■ Input material ■
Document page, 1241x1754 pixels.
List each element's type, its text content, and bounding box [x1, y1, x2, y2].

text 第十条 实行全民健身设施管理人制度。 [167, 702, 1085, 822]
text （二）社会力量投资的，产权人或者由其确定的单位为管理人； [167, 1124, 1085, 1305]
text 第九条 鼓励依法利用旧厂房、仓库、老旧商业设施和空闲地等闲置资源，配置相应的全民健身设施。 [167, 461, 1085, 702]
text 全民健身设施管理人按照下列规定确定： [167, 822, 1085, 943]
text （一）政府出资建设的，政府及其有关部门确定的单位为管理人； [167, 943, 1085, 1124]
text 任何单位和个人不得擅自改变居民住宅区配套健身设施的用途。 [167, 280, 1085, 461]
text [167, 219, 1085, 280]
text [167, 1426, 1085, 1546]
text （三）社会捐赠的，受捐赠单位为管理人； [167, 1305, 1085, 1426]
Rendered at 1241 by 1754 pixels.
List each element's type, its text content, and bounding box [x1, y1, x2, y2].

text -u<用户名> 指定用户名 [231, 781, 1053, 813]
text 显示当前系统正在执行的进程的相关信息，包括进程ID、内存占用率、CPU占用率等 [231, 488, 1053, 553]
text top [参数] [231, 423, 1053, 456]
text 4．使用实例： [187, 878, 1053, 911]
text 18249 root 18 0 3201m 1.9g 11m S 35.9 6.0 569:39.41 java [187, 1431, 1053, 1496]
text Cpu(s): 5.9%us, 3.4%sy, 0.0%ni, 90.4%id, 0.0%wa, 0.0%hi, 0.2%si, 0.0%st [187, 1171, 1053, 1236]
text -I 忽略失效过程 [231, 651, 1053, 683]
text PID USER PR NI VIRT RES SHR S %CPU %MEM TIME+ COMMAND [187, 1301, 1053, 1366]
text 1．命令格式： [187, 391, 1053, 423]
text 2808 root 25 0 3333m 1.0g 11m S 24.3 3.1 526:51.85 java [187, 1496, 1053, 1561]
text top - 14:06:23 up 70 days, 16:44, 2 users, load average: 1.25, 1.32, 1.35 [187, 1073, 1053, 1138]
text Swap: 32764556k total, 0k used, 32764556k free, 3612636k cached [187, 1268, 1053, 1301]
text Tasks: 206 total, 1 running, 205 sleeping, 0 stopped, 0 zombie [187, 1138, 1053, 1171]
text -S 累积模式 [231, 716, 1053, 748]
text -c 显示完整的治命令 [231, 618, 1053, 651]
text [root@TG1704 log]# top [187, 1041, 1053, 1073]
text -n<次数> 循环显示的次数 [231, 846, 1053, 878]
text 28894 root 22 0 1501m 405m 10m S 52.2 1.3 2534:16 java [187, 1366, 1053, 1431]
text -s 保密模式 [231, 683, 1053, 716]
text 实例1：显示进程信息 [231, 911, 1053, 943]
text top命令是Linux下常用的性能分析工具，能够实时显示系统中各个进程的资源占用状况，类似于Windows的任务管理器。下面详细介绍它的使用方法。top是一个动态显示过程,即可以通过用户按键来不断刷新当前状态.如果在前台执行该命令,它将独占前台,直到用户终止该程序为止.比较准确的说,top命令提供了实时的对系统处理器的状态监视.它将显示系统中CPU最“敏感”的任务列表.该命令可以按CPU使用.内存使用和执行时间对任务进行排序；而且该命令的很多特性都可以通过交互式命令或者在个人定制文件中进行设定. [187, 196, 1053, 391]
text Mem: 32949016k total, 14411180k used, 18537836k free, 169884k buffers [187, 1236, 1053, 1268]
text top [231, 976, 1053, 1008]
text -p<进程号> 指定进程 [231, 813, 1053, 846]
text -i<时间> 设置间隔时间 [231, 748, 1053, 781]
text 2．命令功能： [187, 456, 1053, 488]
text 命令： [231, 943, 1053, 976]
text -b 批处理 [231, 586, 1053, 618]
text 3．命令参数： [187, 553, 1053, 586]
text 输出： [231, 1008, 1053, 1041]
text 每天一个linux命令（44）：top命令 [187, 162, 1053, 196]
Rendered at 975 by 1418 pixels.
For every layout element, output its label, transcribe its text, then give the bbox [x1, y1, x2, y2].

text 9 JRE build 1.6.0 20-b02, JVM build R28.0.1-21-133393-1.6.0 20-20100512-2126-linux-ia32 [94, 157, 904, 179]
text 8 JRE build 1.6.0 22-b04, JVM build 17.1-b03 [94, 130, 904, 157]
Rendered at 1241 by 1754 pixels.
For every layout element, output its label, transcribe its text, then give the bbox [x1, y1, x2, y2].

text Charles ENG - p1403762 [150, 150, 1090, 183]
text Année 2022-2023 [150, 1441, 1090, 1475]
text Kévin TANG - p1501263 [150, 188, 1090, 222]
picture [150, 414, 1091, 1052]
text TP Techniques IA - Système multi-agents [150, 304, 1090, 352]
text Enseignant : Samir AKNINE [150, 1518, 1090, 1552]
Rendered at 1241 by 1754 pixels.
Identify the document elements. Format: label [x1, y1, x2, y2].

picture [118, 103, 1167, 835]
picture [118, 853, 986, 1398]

■ Task requirements ■
Could I ask you to return the records exactly and in full?

■ Answer box ■
Document page, 1241x1754 pixels.
List each element's type, its text content, and bounding box [x1, y1, x2, y2].

text 第十条 实行全民健身设施管理人制度。 [167, 702, 1085, 822]
text （二）社会力量投资的，产权人或者由其确定的单位为管理人； [167, 1124, 1085, 1305]
text 第九条 鼓励依法利用旧厂房、仓库、老旧商业设施和空闲地等闲置资源，配置相应的全民健身设施。 [167, 461, 1085, 702]
text 全民健身设施管理人按照下列规定确定： [167, 822, 1085, 943]
text （一）政府出资建设的，政府及其有关部门确定的单位为管理人； [167, 943, 1085, 1124]
text 任何单位和个人不得擅自改变居民住宅区配套健身设施的用途。 [167, 280, 1085, 461]
text [167, 219, 1085, 280]
text [167, 1426, 1085, 1546]
text （三）社会捐赠的，受捐赠单位为管理人； [167, 1305, 1085, 1426]
Rendered at 1241 by 1754 pixels.
List each element's type, its text content, and bounding box [x1, y1, x2, y2].

text -u<用户名> 指定用户名 [231, 781, 1053, 813]
text 显示当前系统正在执行的进程的相关信息，包括进程ID、内存占用率、CPU占用率等 [231, 488, 1053, 553]
text top [参数] [231, 423, 1053, 456]
text 4．使用实例： [187, 878, 1053, 911]
text 18249 root 18 0 3201m 1.9g 11m S 35.9 6.0 569:39.41 java [187, 1431, 1053, 1496]
text Cpu(s): 5.9%us, 3.4%sy, 0.0%ni, 90.4%id, 0.0%wa, 0.0%hi, 0.2%si, 0.0%st [187, 1171, 1053, 1236]
text -I 忽略失效过程 [231, 651, 1053, 683]
text PID USER PR NI VIRT RES SHR S %CPU %MEM TIME+ COMMAND [187, 1301, 1053, 1366]
text 1．命令格式： [187, 391, 1053, 423]
text 2808 root 25 0 3333m 1.0g 11m S 24.3 3.1 526:51.85 java [187, 1496, 1053, 1561]
text top - 14:06:23 up 70 days, 16:44, 2 users, load average: 1.25, 1.32, 1.35 [187, 1073, 1053, 1138]
text Swap: 32764556k total, 0k used, 32764556k free, 3612636k cached [187, 1268, 1053, 1301]
text Tasks: 206 total, 1 running, 205 sleeping, 0 stopped, 0 zombie [187, 1138, 1053, 1171]
text -S 累积模式 [231, 716, 1053, 748]
text -c 显示完整的治命令 [231, 618, 1053, 651]
text [root@TG1704 log]# top [187, 1041, 1053, 1073]
text -n<次数> 循环显示的次数 [231, 846, 1053, 878]
text 28894 root 22 0 1501m 405m 10m S 52.2 1.3 2534:16 java [187, 1366, 1053, 1431]
text -s 保密模式 [231, 683, 1053, 716]
text 实例1：显示进程信息 [231, 911, 1053, 943]
text top命令是Linux下常用的性能分析工具，能够实时显示系统中各个进程的资源占用状况，类似于Windows的任务管理器。下面详细介绍它的使用方法。top是一个动态显示过程,即可以通过用户按键来不断刷新当前状态.如果在前台执行该命令,它将独占前台,直到用户终止该程序为止.比较准确的说,top命令提供了实时的对系统处理器的状态监视.它将显示系统中CPU最“敏感”的任务列表.该命令可以按CPU使用.内存使用和执行时间对任务进行排序；而且该命令的很多特性都可以通过交互式命令或者在个人定制文件中进行设定. [187, 196, 1053, 391]
text Mem: 32949016k total, 14411180k used, 18537836k free, 169884k buffers [187, 1236, 1053, 1268]
text top [231, 976, 1053, 1008]
text -p<进程号> 指定进程 [231, 813, 1053, 846]
text -i<时间> 设置间隔时间 [231, 748, 1053, 781]
text 2．命令功能： [187, 456, 1053, 488]
text 命令： [231, 943, 1053, 976]
text -b 批处理 [231, 586, 1053, 618]
text 3．命令参数： [187, 553, 1053, 586]
text 输出： [231, 1008, 1053, 1041]
text 每天一个linux命令（44）：top命令 [187, 162, 1053, 196]
Rendered at 975 by 1418 pixels.
For every layout element, output its label, transcribe its text, then give the bbox [x1, y1, x2, y2].

text 9 JRE build 1.6.0 20-b02, JVM build R28.0.1-21-133393-1.6.0 20-20100512-2126-linux-ia32 [94, 157, 904, 179]
text 8 JRE build 1.6.0 22-b04, JVM build 17.1-b03 [94, 130, 904, 157]
Rendered at 1241 by 1754 pixels.
For every layout element, output its label, transcribe its text, then give the bbox [x1, y1, x2, y2].

text Charles ENG - p1403762 [150, 150, 1090, 183]
text Année 2022-2023 [150, 1441, 1090, 1475]
text Kévin TANG - p1501263 [150, 188, 1090, 222]
picture [150, 414, 1091, 1052]
text TP Techniques IA - Système multi-agents [150, 304, 1090, 352]
text Enseignant : Samir AKNINE [150, 1518, 1090, 1552]
Rendered at 1241 by 1754 pixels.
Identify the document elements. Format: label [x1, y1, x2, y2].

picture [118, 103, 1167, 835]
picture [118, 853, 986, 1398]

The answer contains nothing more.